Another Lengthy Outage for Media Temple
May 5th, 2009 By: Rich Miller
Some grid hosting customers of Media Temple have been offline for more than a day due to a recurrence of problems with its storage systems that caused a 38-hour outage earlier this year. Sites hosted on Cluster.02 of Media Temple’s Grid-Service platform went down Monday afternoon at about 4:15 p.m, which the Los Angeles hosting company attributed to file corruption issues in a storage system.
The problems are only affecting customers of its grid hosting service, and not those using MT for shared hosting. On Tuesday afternoon, Media Temple said 1,800 customers remained offline, and the company apparently is having differences with storage vendor about the best restoration options and the prospect of additional downtime.

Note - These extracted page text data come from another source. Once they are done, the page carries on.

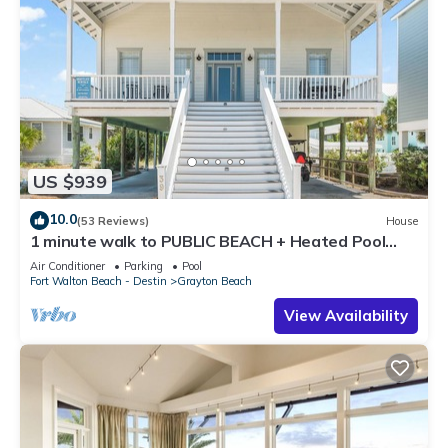
US $939
10.0
(53 Reviews)
House
1 minute walk to PUBLIC BEACH + Heated Pool
+Bikes +Corn Hole +Large Gas Grill
Air Conditioner
Parking
Pool
Fort Walton Beach - Destin
Grayton Beach
View Availability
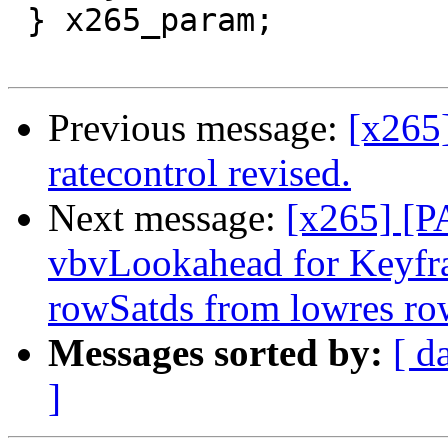
 } x265_param;

Previous message:
[x265
ratecontrol revised.
Next message:
[x265] [P
vbvLookahead for Keyfr
rowSatds from lowres ro
Messages sorted by:
[ d
]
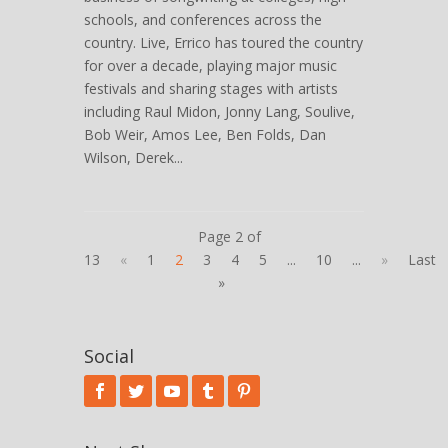
schools, and conferences across the
country. Live, Errico has toured the country
for over a decade, playing major music
festivals and sharing stages with artists
including Raul Midon, Jonny Lang, Soulive,
Bob Weir, Amos Lee, Ben Folds, Dan
Wilson, Derek...
Page 2 of
13
«
1
2
3
4
5
...
10
...
»
Last
»
Social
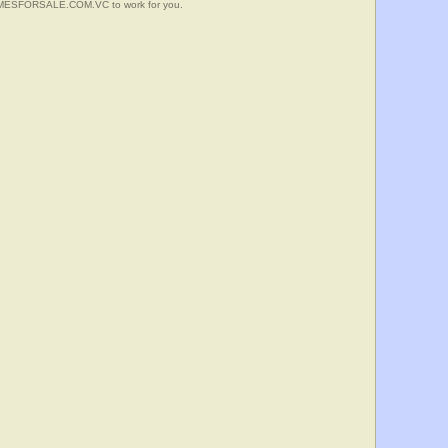
HOMESFORSALE.COM.VC to work for you.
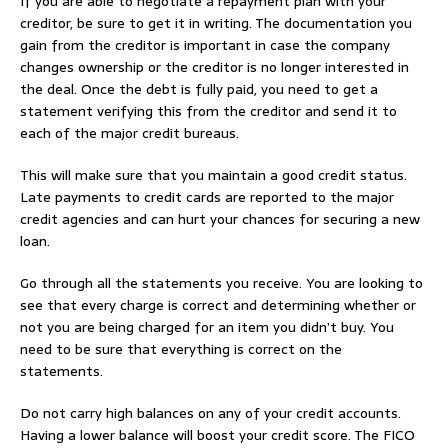
If you are able to negotiate a repayment plan with your
creditor, be sure to get it in writing. The documentation you
gain from the creditor is important in case the company
changes ownership or the creditor is no longer interested in
the deal. Once the debt is fully paid, you need to get a
statement verifying this from the creditor and send it to
each of the major credit bureaus.
This will make sure that you maintain a good credit status.
Late payments to credit cards are reported to the major
credit agencies and can hurt your chances for securing a new
loan.
Go through all the statements you receive. You are looking to
see that every charge is correct and determining whether or
not you are being charged for an item you didn’t buy. You
need to be sure that everything is correct on the
statements.
Do not carry high balances on any of your credit accounts.
Having a lower balance will boost your credit score. The FICO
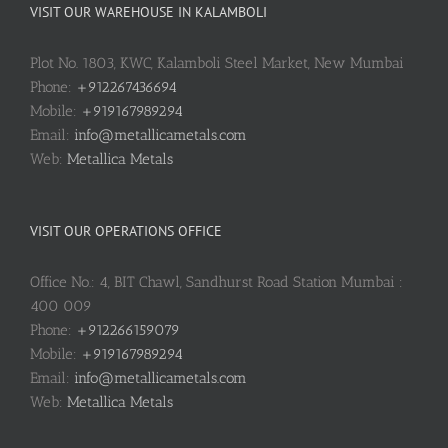
VISIT OUR WAREHOUSE IN KALAMBOLI
Plot No. 1803, KWC, Kalamboli Steel Market, New Mumbai
Phone:
+912267436694
Mobile:
+919167989294
Email:
info@metallicametals.com
Web:
Metallica Metals
VISIT OUR OPERATIONS OFFICE
Office No.: 4, BIT Chawl, Sandhurst Road Station Mumbai :
400 009
Phone:
+912266159079
Mobile:
+919167989294
Email:
info@metallicametals.com
Web:
Metallica Metals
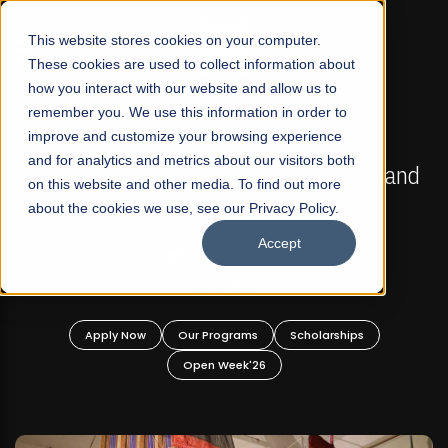
☰
This website stores cookies on your computer.
These cookies are used to collect information about
how you interact with our website and allow us to
remember you. We use this information in order to
improve and customize your browsing experience
FALL 2026 REGULAR ADMISSIONS NOW OPEN
s
and for analytics and metrics about our visitors both
Mariam Dawood School of Visual Arts and
on this website and other media. To find out more
Design
about the cookies we use, see our Privacy Policy.
Accept
BFA Visual Arts
Read More
Apply Now
Our Programs
Scholarships
Open Week'26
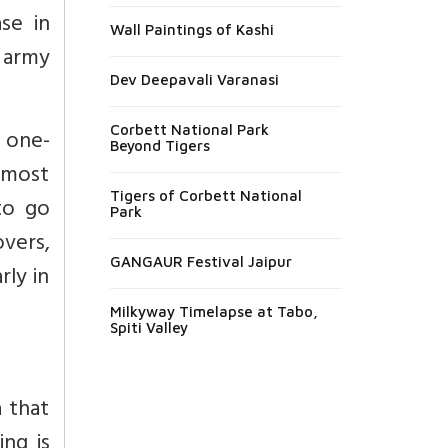
se in
Wall Paintings of Kashi
 army
Dev Deepavali Varanasi
Corbett National Park
a one-
Beyond Tigers
 most
Tigers of Corbett National
to go
Park
overs,
GANGAUR Festival Jaipur
rly in
Milkyway Timelapse at Tabo,
Spiti Valley
 that
ng is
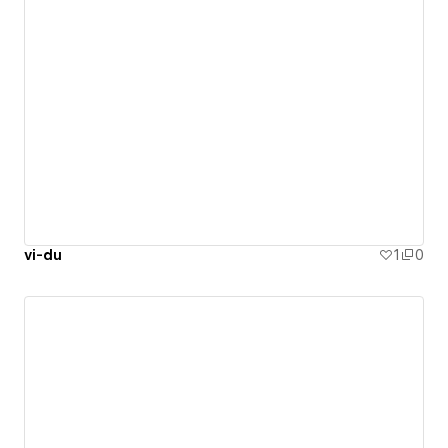
vi-du
1
0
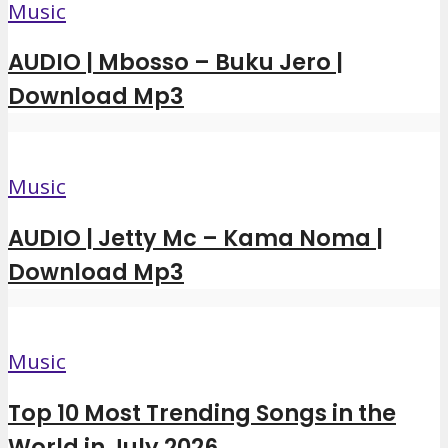
Music
AUDIO | Mbosso – Buku Jero |
Download Mp3
Music
AUDIO | Jetty Mc – Kama Noma |
Download Mp3
Music
Top 10 Most Trending Songs in the
World in July 2026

Media Temple said the problems were similar to those that crashed Cluster.02 for nearly two days in early March. At the time, Media Temple blamed the problems on its legacy “first generation” storage system from Bluearc and announced plans to transition its grid hosting service to a new “second generation” system. Two months later, the migration is still not complete.
“This System Incident is taking place on a cluster using our 1st-generation storage architecture,” Media Temple said on its status page. “While we have made significant progress transitioning this cluster to gen 2 storage … there are still components that rely heavily on the gen 1 technology.”
Media Temple initially promised a new internally-developed storage system for Grid-Service following an outage in December 2007.
Media Temple said that some customer sites were returned to service early Tuesday morning, but others remained offline pending a lengthy file check of a storage subsystem. As of 11 a.m. Pacific time Wednesday, Media Temple said the process was nearly complete, but still had no firm ETA for when service would be restored.
UPDATE: As of 4 p.m. Pacific on Tuesday, Media Temple says 1,800 sites remain offline. “Our storage vendor has recommended a full file system check on Segment.01, amounting to an additional estimated 48 hours of downtime for those 1800 users,” MT writes in its latest update. “This is not acceptable to us. Our engineers are already in the process of restoring all Segment.01 sites from our backup servers. … he vendor-recommended repair action will be completed in tandem to prevent data loss. When it is complete we will then merge the repaired data to bring all data current.”
AlexPosted May 6th, 2009
The funny thing is their billing system still seems to work.
a company with good marketing, wish they’d invest the same amount of efforts in product development
JohnPosted May 6th, 2009
An outage a quarter can’t be good for business. One would venture to guess that any savings they may have received from going this route has long been burned in lost customers and bad press.
How about taking all that development $$ and investing in a Brocade / EMC solution.
MarkPosted May 7th, 2009
I have a grid server account with MT on this cluster and my sites have been down since the initial crash a few days ago. They finally got my sites back online today (May 7, 2009), but all the files are rolled back from 2+ months ago… .. .
My site just went down tonight (Saturday night), and it’s been out for several hours now. Anyone know what’s going on?